Dataset content
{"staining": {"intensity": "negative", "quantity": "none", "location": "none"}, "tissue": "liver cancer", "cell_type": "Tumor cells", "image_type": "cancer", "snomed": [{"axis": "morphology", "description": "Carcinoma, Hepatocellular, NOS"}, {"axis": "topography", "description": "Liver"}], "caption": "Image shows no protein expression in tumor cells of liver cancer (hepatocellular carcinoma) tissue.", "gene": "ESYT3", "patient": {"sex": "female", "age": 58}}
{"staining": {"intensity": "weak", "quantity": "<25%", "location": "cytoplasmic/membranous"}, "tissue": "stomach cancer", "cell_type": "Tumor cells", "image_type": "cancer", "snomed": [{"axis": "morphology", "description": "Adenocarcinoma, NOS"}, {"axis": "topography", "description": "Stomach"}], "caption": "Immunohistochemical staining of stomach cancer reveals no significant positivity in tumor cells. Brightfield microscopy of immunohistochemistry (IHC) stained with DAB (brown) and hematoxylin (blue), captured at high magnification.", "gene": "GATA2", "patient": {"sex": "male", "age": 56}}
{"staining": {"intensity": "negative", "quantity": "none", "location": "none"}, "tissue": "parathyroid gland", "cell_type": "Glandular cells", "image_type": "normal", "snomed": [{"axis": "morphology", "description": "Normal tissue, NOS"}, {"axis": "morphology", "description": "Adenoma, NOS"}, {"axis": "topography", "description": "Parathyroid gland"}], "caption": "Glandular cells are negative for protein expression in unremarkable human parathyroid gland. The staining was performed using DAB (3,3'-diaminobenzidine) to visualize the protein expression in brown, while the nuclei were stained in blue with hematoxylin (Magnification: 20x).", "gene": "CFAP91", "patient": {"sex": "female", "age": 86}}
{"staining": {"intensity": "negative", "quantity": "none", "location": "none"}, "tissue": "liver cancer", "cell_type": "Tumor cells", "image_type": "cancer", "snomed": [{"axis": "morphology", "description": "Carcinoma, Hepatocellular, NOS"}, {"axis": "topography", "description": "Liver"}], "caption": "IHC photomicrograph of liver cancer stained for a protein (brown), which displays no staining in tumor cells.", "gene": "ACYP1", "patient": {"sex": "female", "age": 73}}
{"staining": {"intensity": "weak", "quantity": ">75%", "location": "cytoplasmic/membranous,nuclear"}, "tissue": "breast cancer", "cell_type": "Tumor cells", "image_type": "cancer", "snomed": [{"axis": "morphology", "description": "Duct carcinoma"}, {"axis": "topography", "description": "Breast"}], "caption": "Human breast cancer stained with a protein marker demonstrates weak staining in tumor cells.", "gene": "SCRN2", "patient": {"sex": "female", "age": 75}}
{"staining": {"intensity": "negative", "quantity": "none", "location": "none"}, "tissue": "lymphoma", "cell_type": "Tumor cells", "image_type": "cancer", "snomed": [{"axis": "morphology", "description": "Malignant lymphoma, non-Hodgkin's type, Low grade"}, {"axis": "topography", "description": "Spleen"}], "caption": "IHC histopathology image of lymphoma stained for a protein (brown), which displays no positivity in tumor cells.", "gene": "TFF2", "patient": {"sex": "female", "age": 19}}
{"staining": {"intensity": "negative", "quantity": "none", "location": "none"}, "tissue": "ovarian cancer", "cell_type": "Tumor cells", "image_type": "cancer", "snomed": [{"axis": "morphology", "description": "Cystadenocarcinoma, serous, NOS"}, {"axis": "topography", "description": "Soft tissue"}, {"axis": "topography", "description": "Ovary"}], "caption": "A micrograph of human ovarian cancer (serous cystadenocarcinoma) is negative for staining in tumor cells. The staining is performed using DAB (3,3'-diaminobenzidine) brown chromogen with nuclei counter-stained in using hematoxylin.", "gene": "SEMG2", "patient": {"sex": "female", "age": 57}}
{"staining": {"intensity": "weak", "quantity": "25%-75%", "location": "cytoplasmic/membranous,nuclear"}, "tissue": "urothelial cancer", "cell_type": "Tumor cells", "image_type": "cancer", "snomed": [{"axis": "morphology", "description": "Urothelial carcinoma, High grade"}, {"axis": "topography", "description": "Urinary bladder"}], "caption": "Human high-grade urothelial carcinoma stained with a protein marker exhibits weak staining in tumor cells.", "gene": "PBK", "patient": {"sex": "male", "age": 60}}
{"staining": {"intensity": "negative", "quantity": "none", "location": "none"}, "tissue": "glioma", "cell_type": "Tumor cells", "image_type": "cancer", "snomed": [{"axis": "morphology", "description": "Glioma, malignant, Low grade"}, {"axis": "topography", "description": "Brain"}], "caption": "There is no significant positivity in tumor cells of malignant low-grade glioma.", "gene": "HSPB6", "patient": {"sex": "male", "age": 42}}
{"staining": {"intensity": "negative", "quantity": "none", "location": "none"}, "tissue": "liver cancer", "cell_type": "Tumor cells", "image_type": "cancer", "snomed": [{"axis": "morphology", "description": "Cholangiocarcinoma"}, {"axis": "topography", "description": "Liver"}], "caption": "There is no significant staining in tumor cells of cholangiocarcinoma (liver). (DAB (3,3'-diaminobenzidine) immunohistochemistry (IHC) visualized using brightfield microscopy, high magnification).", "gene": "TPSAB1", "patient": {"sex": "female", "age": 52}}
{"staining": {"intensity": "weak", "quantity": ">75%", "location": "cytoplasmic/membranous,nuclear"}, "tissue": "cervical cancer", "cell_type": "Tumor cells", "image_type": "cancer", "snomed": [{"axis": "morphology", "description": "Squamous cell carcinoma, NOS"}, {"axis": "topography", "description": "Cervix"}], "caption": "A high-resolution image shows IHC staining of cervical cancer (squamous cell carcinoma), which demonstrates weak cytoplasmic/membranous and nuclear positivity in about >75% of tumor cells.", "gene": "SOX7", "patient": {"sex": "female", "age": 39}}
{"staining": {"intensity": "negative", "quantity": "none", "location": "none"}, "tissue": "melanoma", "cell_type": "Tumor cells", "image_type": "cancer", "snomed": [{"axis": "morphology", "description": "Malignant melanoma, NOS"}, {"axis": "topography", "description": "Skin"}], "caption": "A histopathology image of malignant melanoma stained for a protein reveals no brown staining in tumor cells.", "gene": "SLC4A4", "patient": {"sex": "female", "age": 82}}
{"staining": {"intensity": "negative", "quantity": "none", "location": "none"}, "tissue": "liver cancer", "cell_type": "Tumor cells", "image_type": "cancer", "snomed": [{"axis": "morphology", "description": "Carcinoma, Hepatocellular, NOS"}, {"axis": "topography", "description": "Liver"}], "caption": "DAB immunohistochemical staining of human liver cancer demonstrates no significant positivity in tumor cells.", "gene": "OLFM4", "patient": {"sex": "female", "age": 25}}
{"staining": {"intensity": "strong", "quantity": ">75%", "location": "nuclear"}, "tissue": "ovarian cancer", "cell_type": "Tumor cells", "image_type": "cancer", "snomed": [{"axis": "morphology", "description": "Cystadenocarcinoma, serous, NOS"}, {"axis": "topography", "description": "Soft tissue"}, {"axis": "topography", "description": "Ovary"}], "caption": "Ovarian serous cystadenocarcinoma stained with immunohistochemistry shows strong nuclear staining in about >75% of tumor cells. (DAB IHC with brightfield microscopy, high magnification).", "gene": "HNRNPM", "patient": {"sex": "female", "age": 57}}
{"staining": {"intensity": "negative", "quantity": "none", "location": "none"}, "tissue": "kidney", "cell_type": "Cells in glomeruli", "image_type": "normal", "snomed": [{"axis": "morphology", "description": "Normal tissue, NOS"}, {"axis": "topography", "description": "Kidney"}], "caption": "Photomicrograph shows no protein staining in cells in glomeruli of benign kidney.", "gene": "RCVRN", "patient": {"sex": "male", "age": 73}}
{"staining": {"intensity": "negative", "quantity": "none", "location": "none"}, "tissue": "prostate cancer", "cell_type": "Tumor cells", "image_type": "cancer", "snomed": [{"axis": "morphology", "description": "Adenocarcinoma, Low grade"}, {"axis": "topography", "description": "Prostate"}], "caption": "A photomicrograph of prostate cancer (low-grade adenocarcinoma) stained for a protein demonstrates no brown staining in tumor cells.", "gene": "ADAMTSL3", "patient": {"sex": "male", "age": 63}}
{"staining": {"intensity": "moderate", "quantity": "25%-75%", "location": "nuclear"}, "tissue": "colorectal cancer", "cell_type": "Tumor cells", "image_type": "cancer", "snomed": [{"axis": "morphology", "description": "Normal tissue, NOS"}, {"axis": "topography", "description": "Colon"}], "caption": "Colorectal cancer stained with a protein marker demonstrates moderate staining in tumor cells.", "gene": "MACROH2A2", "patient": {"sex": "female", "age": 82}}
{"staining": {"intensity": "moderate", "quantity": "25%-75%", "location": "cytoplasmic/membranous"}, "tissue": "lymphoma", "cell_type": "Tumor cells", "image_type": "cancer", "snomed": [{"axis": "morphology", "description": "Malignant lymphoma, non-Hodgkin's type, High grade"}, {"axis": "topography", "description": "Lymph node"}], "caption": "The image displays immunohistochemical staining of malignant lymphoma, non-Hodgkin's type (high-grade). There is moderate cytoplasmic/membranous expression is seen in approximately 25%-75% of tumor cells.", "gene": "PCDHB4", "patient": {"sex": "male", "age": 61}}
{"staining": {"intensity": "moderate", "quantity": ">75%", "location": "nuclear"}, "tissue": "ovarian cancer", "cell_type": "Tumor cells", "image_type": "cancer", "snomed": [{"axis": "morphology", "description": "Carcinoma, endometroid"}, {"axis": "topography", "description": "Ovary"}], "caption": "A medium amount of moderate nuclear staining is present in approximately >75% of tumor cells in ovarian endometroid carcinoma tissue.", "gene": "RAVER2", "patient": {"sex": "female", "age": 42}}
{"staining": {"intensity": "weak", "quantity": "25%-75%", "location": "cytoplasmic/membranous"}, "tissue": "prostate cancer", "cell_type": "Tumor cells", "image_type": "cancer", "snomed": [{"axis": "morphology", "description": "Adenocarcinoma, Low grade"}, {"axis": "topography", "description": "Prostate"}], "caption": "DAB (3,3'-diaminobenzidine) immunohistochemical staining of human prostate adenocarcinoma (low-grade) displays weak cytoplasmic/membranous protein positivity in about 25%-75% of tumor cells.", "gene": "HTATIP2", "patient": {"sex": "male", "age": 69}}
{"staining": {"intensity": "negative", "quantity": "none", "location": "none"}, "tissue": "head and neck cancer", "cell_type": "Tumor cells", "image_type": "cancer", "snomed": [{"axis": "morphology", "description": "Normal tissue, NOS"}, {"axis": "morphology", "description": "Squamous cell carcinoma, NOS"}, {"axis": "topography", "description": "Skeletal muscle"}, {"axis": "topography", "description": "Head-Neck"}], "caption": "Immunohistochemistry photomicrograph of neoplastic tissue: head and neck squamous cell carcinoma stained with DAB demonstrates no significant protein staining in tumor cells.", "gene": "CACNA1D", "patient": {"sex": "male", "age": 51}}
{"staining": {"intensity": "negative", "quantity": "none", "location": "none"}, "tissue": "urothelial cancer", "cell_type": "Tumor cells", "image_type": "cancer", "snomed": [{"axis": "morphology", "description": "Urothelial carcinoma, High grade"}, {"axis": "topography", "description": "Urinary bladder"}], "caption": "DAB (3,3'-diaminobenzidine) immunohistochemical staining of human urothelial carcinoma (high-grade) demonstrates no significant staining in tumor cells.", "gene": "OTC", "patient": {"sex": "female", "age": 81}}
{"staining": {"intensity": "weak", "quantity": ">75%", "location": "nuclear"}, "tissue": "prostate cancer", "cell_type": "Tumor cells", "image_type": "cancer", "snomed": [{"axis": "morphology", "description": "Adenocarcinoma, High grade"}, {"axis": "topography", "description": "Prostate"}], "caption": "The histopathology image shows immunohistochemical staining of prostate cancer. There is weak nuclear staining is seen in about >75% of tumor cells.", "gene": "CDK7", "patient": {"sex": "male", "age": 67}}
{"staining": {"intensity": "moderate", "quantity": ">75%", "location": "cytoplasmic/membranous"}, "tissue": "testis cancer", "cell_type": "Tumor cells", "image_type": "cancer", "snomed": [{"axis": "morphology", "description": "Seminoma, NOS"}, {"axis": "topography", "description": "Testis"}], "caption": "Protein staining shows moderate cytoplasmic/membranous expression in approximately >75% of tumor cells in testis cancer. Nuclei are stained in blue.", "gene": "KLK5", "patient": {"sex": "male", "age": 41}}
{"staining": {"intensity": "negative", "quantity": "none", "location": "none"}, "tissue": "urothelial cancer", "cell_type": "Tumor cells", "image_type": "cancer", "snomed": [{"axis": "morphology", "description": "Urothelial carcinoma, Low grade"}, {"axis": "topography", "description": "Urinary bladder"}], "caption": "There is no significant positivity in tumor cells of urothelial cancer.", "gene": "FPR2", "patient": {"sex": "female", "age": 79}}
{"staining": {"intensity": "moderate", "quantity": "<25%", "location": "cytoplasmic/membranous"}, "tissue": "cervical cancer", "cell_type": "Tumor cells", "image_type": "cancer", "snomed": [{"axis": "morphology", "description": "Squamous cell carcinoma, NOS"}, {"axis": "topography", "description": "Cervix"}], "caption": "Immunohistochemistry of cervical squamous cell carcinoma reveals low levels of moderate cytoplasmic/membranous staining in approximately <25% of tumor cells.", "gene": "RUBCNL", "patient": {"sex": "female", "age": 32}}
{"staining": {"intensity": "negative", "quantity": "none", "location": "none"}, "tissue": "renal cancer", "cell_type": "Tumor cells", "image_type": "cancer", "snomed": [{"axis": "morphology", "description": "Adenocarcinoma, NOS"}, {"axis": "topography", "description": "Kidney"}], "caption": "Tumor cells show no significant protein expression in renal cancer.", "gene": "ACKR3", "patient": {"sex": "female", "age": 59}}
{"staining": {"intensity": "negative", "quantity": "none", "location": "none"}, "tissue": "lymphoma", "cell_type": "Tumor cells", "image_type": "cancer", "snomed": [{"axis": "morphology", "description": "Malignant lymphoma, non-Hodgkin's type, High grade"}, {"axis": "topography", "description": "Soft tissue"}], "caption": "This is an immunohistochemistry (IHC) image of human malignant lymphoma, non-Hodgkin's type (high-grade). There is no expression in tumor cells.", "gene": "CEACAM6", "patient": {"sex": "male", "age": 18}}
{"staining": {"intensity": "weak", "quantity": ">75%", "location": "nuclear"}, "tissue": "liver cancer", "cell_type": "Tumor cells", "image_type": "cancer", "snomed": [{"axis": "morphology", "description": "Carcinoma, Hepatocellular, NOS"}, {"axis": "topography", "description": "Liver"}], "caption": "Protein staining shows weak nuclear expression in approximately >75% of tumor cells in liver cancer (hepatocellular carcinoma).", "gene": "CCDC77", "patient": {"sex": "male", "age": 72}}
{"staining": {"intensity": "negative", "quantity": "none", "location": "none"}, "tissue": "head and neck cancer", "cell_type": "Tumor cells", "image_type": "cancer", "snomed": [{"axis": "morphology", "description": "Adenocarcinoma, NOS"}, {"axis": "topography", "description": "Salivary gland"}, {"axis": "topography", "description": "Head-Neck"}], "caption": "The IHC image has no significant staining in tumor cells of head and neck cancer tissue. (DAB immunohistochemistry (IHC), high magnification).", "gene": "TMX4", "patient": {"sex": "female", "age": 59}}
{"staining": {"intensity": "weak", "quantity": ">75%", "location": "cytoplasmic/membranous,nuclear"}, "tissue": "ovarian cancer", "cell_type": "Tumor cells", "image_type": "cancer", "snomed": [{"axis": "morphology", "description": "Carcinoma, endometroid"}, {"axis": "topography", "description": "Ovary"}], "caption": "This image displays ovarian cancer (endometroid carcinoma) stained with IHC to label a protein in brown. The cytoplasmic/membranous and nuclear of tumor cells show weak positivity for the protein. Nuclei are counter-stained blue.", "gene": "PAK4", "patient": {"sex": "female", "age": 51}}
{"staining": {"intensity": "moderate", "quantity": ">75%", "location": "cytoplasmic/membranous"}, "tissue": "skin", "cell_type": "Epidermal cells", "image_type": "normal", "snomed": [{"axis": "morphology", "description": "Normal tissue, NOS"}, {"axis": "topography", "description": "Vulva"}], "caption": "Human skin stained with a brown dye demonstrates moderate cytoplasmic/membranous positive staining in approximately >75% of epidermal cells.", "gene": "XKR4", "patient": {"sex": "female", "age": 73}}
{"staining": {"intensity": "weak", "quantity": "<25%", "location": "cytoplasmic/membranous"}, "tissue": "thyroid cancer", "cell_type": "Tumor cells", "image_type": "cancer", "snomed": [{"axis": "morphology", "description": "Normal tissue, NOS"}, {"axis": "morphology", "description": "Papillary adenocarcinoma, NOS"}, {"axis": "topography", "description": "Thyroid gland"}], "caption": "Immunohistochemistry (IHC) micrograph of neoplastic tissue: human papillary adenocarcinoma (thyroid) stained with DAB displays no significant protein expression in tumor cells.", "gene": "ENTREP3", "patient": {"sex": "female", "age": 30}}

Exercise objective
Please return each line of the data above in which the word "neck" occurs.

Written answer
{"staining": {"intensity": "negative", "quantity": "none", "location": "none"}, "tissue": "head and neck cancer", "cell_type": "Tumor cells", "image_type": "cancer", "snomed": [{"axis": "morphology", "description": "Normal tissue, NOS"}, {"axis": "morphology", "description": "Squamous cell carcinoma, NOS"}, {"axis": "topography", "description": "Skeletal muscle"}, {"axis": "topography", "description": "Head-Neck"}], "caption": "Immunohistochemistry photomicrograph of neoplastic tissue: head and neck squamous cell carcinoma stained with DAB demonstrates no significant protein staining in tumor cells.", "gene": "CACNA1D", "patient": {"sex": "male", "age": 51}}
{"staining": {"intensity": "negative", "quantity": "none", "location": "none"}, "tissue": "head and neck cancer", "cell_type": "Tumor cells", "image_type": "cancer", "snomed": [{"axis": "morphology", "description": "Adenocarcinoma, NOS"}, {"axis": "topography", "description": "Salivary gland"}, {"axis": "topography", "description": "Head-Neck"}], "caption": "The IHC image has no significant staining in tumor cells of head and neck cancer tissue. (DAB immunohistochemistry (IHC), high magnification).", "gene": "TMX4", "patient": {"sex": "female", "age": 59}}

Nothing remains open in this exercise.